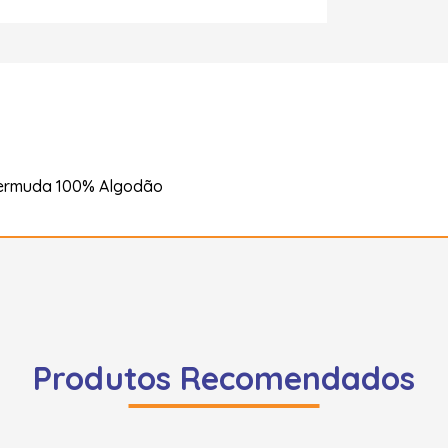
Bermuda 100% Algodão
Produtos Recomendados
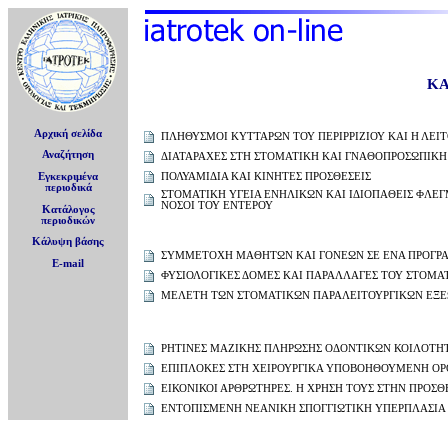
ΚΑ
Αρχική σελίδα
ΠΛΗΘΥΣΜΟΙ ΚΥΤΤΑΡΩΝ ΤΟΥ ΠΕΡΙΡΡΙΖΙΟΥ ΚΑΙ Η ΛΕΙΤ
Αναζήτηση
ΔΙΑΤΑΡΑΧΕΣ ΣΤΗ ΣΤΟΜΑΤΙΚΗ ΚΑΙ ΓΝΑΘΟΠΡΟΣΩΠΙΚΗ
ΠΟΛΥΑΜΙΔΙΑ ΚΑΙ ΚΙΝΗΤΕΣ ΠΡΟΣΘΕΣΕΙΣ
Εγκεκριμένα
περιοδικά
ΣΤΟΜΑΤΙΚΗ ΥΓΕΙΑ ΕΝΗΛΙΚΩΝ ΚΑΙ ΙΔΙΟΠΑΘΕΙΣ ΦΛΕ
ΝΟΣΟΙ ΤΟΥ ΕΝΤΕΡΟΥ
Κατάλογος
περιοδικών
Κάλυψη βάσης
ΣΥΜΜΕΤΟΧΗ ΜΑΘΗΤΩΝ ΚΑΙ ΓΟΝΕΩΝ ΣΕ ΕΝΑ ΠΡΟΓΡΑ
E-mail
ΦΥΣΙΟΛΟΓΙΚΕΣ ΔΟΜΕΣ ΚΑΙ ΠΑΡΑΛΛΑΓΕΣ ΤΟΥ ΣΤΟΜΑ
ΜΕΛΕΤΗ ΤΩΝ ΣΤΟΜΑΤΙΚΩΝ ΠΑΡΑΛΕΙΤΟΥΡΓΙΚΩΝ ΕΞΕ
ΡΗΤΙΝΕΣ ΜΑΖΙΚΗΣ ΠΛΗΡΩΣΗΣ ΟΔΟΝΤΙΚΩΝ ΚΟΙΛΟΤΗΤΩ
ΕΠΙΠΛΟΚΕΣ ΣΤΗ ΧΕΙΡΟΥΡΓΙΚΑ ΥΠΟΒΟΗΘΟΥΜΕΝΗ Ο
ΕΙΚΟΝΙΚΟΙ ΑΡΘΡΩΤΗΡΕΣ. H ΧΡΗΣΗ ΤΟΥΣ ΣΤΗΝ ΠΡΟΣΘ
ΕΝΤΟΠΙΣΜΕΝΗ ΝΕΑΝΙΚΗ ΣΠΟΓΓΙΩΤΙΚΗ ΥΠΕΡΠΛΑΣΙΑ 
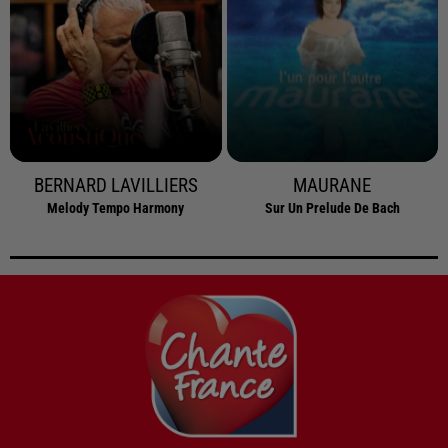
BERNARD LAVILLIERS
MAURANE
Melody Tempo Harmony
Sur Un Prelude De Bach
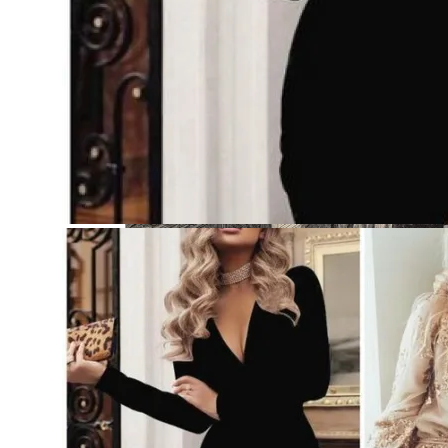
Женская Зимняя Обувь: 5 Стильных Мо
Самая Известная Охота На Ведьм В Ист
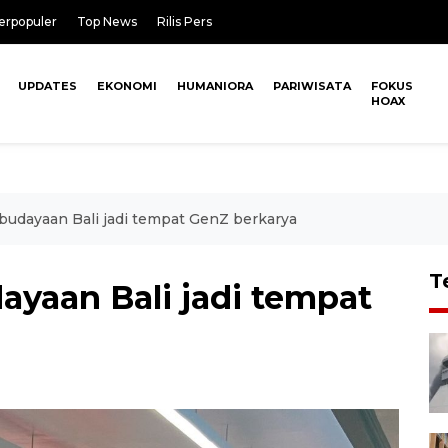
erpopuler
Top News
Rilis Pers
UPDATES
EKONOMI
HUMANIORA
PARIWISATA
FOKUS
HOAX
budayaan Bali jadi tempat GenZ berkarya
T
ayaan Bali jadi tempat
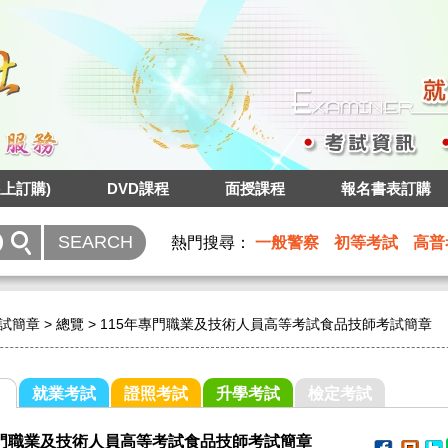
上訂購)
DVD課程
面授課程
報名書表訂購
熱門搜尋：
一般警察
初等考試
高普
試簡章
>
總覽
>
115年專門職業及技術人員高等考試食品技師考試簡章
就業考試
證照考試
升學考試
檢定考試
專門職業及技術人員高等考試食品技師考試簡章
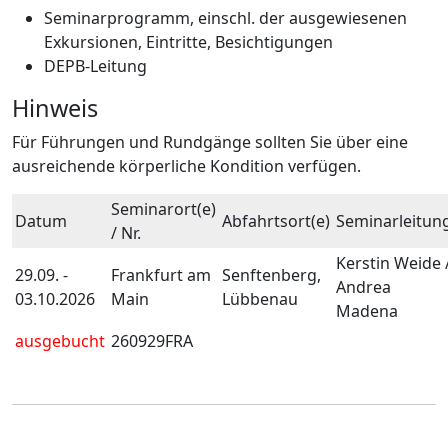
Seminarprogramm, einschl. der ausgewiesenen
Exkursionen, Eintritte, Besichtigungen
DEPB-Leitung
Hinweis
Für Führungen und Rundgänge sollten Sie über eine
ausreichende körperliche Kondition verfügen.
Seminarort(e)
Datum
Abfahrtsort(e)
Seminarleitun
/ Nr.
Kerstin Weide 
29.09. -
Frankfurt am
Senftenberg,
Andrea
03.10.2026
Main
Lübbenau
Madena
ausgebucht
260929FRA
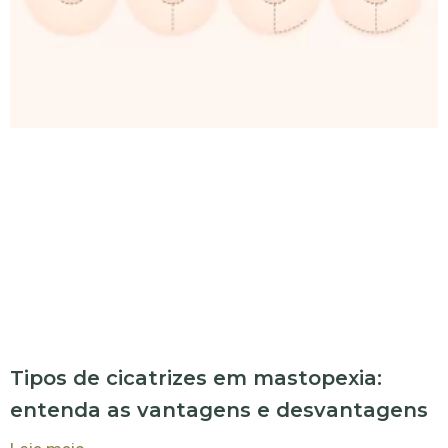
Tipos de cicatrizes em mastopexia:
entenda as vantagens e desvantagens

--

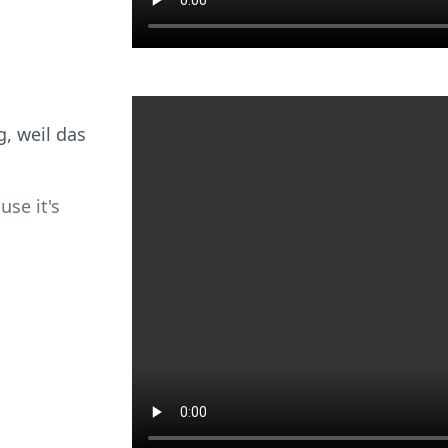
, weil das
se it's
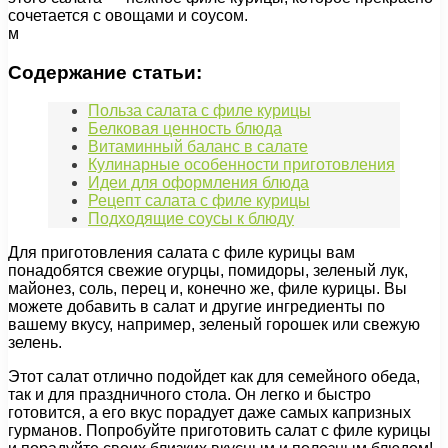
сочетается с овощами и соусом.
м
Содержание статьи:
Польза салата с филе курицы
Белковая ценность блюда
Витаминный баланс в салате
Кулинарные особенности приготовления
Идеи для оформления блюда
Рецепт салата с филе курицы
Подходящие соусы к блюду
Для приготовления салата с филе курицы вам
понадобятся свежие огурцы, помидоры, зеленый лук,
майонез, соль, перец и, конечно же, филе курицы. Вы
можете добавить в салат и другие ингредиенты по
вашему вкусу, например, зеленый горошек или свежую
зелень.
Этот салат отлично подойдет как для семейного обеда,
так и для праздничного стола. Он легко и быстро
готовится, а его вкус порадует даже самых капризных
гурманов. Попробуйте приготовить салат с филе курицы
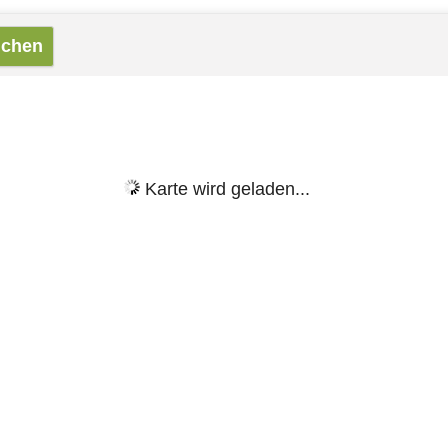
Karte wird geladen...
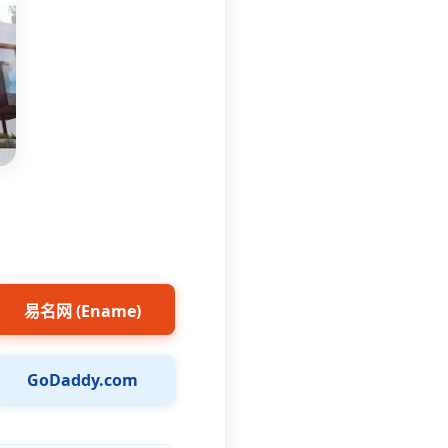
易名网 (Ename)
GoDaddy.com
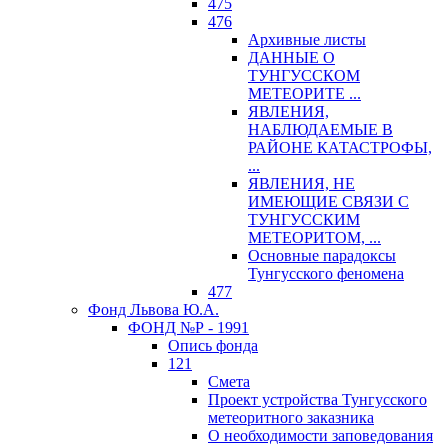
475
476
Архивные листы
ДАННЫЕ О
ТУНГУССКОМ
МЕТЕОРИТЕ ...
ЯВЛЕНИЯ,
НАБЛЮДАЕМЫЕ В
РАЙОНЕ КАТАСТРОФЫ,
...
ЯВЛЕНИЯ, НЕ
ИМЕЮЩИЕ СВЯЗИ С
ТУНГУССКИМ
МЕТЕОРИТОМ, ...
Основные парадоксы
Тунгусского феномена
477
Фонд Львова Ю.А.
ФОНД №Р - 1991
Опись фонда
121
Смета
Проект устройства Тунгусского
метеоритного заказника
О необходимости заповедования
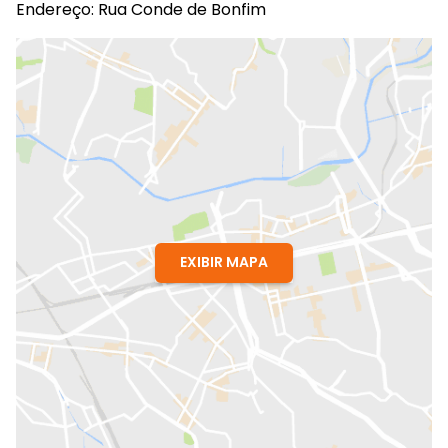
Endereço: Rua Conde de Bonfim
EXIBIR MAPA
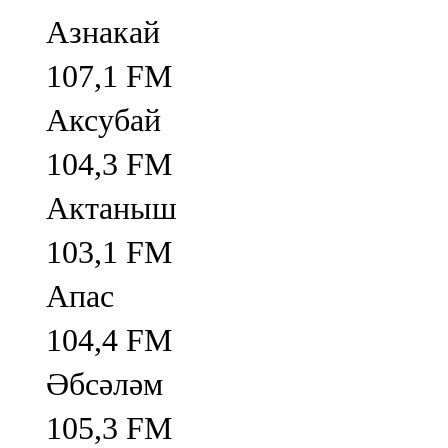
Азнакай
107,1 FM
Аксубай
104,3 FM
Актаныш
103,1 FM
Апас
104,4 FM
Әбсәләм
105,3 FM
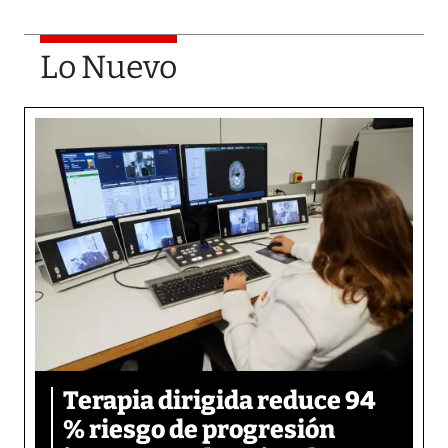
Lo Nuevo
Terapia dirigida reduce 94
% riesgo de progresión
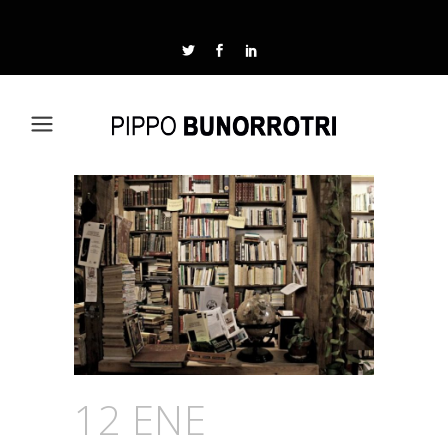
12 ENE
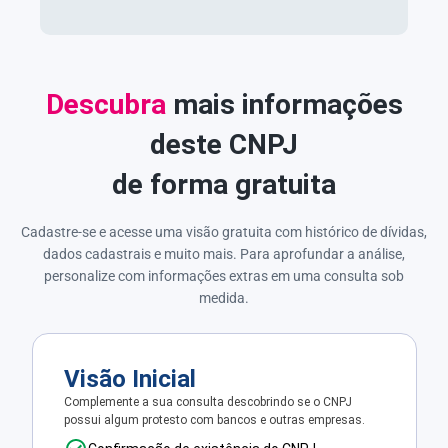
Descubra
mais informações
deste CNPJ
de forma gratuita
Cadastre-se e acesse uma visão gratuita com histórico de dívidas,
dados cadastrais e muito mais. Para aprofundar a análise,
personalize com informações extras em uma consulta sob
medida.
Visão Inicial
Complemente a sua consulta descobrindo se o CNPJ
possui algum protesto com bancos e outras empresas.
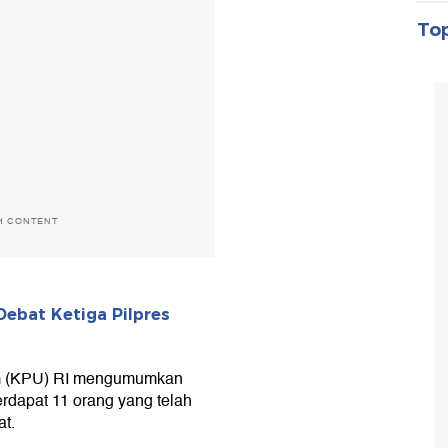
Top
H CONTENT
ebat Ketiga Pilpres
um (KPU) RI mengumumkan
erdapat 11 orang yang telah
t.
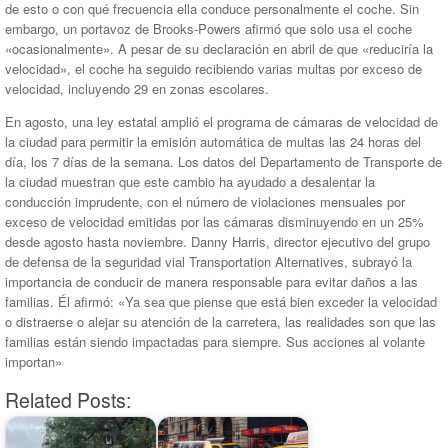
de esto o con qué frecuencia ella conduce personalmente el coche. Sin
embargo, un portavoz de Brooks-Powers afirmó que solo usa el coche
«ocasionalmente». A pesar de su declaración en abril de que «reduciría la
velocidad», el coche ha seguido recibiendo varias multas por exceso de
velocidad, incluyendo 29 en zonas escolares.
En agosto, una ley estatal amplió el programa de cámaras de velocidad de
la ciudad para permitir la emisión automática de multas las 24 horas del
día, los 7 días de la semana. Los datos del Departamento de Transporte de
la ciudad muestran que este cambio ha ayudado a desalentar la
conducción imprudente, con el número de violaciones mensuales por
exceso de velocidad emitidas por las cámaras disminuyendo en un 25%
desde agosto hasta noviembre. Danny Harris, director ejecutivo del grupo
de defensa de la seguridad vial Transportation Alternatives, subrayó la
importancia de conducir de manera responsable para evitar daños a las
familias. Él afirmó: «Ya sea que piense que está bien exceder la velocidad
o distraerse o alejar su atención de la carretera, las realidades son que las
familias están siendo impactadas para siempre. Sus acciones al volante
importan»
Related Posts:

Task goal >>
Could you give the lines from the one containing "сочетается с овощами и соусом." through the one containing "Подходящие соусы к блюду", both included, as a Markdown table with the columns Row and Line, leaving out any blank lines?

Result of the task >>
| Row | Line |
|---|---|
| 1 | сочетается с овощами и соусом. |
| 2 | м |
| 3 | Содержание статьи: |
| 4 | Польза салата с филе курицы |
| 5 | Белковая ценность блюда |
| 6 | Витаминный баланс в салате |
| 7 | Кулинарные особенности приготовления |
| 8 | Идеи для оформления блюда |
| 9 | Рецепт салата с филе курицы |
| 10 | Подходящие соусы к блюду |